In this modern era of social media there are less true friends than we may have experienced in our childhood.
Every week I see teenage clients that have hundreds (or thousands) of friends on social media yet they remain lonely and isolated, the one comment that remains common to them all? “I wish I could talk to my parents about this”, and this is why we need to be able to switch between a parenting role and a friendship role.
For a start let’s take a look at the role of a friend, what does a friend do that is so important?
They listen without judgment, they support you, they make you feel better, they give you their time, they make you laugh and they keep your secrets.
Now let’s take a look at the role of the parent (traditionally): The parent guides, gives advice, shelters you, provides a safe haven and gives you safe place to return to when you need it.

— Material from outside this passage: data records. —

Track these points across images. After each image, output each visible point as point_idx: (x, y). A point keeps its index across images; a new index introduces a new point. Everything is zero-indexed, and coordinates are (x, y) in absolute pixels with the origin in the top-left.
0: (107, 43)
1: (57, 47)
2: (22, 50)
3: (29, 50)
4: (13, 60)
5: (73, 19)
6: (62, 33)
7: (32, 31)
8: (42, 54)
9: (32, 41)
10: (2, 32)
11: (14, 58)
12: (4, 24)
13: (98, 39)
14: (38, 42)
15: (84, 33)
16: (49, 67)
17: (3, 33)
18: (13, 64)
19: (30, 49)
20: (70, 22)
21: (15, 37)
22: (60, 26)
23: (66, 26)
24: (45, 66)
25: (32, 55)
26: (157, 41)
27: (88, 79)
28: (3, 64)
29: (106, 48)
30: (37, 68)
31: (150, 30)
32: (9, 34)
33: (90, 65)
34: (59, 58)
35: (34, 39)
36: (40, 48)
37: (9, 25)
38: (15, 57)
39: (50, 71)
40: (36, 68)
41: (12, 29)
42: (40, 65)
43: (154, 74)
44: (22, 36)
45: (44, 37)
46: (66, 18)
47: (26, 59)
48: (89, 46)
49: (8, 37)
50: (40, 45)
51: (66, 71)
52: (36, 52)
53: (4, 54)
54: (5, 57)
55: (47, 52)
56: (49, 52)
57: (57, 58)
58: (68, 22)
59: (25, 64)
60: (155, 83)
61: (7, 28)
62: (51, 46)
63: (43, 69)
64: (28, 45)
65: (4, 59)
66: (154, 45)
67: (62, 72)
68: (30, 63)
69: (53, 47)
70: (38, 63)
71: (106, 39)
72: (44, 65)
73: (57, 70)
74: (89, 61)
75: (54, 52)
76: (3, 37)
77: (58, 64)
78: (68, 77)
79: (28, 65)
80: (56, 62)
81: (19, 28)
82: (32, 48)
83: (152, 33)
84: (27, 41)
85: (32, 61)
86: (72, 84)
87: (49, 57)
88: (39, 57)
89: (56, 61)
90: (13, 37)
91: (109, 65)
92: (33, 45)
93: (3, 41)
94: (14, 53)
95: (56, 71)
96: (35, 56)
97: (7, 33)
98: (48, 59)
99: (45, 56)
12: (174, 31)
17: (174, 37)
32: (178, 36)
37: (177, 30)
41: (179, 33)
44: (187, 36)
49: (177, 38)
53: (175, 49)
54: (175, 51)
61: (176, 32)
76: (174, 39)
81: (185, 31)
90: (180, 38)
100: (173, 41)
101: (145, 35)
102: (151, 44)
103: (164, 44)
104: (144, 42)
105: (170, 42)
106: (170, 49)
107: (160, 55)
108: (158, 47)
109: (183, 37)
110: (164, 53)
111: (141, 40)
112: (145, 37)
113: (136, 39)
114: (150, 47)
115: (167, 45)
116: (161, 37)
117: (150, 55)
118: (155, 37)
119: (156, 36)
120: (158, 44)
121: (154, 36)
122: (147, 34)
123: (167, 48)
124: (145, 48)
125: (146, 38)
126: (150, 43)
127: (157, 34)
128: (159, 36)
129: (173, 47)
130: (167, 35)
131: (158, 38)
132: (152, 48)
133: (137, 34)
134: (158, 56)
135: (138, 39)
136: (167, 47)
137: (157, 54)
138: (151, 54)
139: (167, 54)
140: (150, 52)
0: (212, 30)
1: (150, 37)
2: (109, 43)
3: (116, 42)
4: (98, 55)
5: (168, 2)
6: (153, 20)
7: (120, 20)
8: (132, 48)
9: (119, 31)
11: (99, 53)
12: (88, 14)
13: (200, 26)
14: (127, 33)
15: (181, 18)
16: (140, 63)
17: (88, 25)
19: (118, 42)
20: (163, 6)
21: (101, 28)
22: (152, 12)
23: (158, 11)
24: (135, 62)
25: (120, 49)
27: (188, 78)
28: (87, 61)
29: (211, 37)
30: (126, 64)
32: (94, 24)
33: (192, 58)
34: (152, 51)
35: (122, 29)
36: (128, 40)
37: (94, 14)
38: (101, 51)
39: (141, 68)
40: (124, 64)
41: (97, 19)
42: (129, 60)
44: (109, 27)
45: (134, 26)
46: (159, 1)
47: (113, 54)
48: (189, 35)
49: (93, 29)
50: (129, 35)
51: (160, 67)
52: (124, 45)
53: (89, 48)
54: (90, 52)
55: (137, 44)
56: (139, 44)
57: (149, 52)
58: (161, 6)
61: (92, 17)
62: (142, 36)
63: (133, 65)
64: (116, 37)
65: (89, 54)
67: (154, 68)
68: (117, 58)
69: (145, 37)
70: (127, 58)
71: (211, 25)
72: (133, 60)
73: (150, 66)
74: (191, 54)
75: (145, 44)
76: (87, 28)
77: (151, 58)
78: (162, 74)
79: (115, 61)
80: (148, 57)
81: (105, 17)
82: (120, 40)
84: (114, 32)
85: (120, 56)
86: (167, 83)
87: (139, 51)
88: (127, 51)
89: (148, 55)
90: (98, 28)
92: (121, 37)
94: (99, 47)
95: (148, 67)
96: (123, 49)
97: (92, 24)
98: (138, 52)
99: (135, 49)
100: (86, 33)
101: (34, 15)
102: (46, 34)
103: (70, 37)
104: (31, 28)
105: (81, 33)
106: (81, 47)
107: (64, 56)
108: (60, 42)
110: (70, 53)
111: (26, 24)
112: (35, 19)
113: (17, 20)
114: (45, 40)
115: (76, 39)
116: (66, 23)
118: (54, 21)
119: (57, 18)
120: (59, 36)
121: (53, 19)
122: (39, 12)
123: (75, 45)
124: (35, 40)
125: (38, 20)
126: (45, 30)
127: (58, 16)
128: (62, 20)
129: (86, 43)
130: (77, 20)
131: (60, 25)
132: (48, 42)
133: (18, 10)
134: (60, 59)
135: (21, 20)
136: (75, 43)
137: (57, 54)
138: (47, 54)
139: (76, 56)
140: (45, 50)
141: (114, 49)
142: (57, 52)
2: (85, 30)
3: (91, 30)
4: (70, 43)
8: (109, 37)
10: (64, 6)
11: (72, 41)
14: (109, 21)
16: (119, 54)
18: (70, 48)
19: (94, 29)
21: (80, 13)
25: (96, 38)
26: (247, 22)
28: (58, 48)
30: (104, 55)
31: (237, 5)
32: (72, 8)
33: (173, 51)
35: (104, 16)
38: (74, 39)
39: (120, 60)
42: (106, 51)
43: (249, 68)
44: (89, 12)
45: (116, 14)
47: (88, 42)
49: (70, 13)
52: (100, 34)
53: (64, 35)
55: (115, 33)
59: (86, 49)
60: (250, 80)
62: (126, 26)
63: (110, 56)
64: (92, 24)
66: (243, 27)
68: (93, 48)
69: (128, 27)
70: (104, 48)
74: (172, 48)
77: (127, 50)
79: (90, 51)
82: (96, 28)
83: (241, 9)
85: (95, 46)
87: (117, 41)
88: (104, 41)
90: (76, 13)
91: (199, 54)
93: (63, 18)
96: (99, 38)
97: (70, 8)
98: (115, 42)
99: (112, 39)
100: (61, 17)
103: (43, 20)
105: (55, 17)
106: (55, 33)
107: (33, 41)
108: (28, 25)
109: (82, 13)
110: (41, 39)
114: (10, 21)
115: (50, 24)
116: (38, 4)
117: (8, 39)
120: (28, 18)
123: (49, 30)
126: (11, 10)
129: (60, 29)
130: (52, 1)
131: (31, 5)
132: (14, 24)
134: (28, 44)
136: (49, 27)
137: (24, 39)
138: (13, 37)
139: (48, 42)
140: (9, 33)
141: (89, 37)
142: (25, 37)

This all sounds great right? Well yes it is, it’s important, it’s valuable and it’s completely necessary but sometimes what your children really need is for you to be quiet, just listen, don’t try and solve their problems unless they request help, just sit quietly and listen.
Become your child’s confident, help them to laugh and feel supported, don’t judge their stories or their feelings, if they confide in you and it’s too much to handle just tell them “I love you and I’m so glad you feel like you can talk to me, sometimes I don’t know exactly what to say so can I just take a moment to think about this and then we can talk some more?”
It’s OK to be shocked or afraid when your child confides in you and it’s OK to take a moment to digest their information, in fact it’s an important lesson for your child as they are in turn learning how an adult processes information and how to think before they speak.
Can you be a friend to your child when they need you?
Can you listen without judgment? Can you stay quiet and not offer advice unless asked? Can you love and support your child? Can you keep this information to yourself?
Then congratulations because you are exactly the kind of friend your child needs.